__DIRECTION__. In the material below, reproduce every line from the one containing "text 164. Papildyti" through the one containing "text 4.1587.2. kai", leaving each line unchanged.

__RECORDS TO USE__.
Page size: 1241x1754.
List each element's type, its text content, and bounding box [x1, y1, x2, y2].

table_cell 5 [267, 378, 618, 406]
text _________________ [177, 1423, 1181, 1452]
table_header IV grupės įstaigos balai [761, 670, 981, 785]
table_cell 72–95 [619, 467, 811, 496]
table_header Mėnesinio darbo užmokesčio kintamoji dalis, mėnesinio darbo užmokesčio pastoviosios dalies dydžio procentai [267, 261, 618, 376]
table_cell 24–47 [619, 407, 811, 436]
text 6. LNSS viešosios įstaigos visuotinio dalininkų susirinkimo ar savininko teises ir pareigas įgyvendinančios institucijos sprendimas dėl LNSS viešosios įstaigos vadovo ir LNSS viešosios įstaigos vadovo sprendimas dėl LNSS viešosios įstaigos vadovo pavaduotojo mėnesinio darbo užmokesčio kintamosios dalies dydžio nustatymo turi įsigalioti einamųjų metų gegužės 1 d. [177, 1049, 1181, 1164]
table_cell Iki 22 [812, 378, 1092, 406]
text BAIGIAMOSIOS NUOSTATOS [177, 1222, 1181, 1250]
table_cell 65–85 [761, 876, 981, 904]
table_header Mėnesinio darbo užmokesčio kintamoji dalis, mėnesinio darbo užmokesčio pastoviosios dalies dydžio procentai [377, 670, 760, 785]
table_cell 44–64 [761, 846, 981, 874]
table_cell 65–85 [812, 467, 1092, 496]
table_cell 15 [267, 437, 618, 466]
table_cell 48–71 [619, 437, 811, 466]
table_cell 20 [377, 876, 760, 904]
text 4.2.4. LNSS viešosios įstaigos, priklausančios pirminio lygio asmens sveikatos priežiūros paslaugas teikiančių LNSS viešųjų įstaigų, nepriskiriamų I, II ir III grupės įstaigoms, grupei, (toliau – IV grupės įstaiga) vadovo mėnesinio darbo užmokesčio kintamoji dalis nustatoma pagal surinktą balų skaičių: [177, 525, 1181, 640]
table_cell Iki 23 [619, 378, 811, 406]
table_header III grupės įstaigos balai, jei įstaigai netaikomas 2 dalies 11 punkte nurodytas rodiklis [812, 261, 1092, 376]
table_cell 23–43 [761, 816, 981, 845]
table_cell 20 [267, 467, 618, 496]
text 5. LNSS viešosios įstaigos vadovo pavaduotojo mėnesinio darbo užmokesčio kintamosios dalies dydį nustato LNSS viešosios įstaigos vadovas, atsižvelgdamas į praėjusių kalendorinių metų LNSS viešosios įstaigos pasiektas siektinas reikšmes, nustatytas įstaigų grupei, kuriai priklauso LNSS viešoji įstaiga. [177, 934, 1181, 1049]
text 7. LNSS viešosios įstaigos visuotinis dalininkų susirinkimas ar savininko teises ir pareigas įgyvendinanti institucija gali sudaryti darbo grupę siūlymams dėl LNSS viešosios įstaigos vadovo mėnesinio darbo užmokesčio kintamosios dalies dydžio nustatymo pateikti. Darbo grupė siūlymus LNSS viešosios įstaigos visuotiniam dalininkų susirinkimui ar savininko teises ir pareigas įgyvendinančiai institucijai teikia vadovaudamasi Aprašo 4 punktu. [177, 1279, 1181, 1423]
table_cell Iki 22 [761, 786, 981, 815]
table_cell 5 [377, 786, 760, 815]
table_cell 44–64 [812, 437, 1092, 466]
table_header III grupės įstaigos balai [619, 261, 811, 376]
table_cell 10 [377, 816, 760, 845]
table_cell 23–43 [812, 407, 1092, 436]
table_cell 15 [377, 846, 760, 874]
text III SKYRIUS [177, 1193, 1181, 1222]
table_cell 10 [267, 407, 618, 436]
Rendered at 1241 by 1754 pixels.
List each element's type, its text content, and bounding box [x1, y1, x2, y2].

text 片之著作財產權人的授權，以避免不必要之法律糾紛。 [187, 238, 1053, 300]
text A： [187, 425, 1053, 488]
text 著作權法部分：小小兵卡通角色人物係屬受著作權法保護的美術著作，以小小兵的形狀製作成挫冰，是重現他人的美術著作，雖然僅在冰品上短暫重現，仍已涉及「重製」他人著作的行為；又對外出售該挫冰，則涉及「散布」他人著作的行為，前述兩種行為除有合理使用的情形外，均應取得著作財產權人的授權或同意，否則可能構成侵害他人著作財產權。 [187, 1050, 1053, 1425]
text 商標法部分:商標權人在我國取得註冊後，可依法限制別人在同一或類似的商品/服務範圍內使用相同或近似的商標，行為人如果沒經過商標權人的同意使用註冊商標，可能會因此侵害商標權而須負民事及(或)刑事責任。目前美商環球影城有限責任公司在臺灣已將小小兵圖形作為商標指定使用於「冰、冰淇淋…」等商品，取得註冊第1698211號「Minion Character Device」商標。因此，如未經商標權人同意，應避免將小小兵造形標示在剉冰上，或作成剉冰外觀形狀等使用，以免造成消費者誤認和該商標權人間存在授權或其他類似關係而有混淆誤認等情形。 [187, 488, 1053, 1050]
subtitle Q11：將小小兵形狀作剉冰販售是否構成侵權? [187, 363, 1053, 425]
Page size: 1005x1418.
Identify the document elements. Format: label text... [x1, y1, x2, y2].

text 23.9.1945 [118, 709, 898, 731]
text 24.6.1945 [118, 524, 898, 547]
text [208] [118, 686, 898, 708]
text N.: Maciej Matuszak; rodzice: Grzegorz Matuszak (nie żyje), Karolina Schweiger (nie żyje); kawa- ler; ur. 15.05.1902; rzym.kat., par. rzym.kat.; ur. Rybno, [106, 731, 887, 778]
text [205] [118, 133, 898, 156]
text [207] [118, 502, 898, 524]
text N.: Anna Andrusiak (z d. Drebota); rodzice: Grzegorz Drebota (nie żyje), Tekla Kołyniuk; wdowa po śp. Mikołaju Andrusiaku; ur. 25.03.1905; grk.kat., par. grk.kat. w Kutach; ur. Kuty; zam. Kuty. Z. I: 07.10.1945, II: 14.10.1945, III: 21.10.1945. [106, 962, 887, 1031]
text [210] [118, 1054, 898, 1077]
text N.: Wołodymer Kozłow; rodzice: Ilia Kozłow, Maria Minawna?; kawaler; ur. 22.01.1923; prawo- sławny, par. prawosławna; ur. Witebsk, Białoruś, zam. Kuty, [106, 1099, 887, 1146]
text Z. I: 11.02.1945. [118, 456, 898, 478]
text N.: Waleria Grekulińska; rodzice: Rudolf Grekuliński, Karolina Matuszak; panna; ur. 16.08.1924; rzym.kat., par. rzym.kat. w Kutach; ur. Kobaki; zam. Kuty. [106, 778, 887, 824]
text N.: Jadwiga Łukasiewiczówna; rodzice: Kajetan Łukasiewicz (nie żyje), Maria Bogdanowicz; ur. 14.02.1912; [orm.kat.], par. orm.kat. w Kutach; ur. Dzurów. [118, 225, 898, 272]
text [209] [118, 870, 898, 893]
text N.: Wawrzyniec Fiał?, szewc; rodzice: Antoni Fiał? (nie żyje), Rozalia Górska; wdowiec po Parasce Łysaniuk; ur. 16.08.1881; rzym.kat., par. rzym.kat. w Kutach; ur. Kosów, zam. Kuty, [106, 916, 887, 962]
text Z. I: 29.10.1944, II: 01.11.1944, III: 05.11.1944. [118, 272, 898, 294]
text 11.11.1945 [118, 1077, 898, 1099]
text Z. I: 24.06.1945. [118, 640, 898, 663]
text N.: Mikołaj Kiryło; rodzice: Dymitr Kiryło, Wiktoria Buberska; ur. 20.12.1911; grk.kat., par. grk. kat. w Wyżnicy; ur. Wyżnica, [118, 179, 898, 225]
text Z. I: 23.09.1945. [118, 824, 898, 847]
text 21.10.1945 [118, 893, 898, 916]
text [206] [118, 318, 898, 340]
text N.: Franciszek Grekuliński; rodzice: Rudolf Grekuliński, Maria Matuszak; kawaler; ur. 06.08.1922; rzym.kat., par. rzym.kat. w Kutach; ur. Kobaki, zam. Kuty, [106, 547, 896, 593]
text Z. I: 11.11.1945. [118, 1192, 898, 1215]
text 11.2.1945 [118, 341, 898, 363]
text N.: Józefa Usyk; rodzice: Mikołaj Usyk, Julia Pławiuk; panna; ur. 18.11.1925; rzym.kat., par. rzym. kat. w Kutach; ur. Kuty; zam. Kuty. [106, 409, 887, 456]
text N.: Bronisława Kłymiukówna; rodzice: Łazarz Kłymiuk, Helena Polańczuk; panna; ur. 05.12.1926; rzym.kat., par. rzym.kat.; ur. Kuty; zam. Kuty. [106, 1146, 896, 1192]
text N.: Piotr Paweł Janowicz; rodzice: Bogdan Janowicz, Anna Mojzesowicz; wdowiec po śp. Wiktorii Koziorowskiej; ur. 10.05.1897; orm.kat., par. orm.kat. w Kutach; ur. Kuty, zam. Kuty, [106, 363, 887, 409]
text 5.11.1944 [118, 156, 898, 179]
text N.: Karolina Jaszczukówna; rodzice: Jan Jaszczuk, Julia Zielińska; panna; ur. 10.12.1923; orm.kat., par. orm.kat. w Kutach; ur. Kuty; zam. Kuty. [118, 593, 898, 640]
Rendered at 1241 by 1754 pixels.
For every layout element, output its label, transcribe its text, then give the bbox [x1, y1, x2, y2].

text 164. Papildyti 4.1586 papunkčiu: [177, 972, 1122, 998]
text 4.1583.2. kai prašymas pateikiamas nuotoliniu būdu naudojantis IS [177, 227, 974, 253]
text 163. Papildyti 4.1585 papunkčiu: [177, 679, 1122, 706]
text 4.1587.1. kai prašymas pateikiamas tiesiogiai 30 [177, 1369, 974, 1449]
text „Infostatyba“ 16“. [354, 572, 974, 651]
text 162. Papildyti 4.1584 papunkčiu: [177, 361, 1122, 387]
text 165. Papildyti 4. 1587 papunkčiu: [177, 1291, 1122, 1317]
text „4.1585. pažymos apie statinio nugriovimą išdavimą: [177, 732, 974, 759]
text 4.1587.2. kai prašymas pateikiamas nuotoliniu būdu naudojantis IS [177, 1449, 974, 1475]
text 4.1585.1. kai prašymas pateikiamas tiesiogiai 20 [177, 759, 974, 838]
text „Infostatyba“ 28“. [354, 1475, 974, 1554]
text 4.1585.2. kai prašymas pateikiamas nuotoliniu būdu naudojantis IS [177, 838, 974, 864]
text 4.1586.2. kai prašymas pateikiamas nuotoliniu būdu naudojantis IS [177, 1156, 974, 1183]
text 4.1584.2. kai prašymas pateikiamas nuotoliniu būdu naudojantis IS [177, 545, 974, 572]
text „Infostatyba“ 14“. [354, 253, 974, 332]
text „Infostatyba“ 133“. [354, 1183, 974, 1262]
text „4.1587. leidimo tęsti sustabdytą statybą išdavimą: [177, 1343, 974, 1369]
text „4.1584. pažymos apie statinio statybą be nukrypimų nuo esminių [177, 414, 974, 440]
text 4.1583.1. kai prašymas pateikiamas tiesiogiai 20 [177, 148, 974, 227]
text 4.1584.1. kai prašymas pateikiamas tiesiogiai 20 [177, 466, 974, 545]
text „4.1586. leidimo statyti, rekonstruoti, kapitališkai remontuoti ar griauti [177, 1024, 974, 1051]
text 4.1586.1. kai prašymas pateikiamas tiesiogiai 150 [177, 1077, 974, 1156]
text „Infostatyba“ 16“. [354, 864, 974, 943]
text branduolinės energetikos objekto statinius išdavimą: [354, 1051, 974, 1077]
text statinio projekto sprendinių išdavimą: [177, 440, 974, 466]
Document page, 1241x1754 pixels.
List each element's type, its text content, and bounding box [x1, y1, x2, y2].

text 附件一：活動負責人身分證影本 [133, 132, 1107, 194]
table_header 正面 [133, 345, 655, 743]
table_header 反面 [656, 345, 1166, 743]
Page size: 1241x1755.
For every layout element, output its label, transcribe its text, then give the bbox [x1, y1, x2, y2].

__SOLVED EXERCISE__.
text 164. Papildyti 4.1586 papunkčiu: [177, 972, 1122, 998]
text 4.1583.2. kai prašymas pateikiamas nuotoliniu būdu naudojantis IS [177, 227, 974, 253]
text 163. Papildyti 4.1585 papunkčiu: [177, 679, 1122, 706]
text 4.1587.1. kai prašymas pateikiamas tiesiogiai 30 [177, 1369, 974, 1449]
text „Infostatyba“ 16“. [354, 572, 974, 651]
text 162. Papildyti 4.1584 papunkčiu: [177, 361, 1122, 387]
text 165. Papildyti 4. 1587 papunkčiu: [177, 1291, 1122, 1317]
text „4.1585. pažymos apie statinio nugriovimą išdavimą: [177, 732, 974, 759]
text 4.1587.2. kai prašymas pateikiamas nuotoliniu būdu naudojantis IS [177, 1449, 974, 1475]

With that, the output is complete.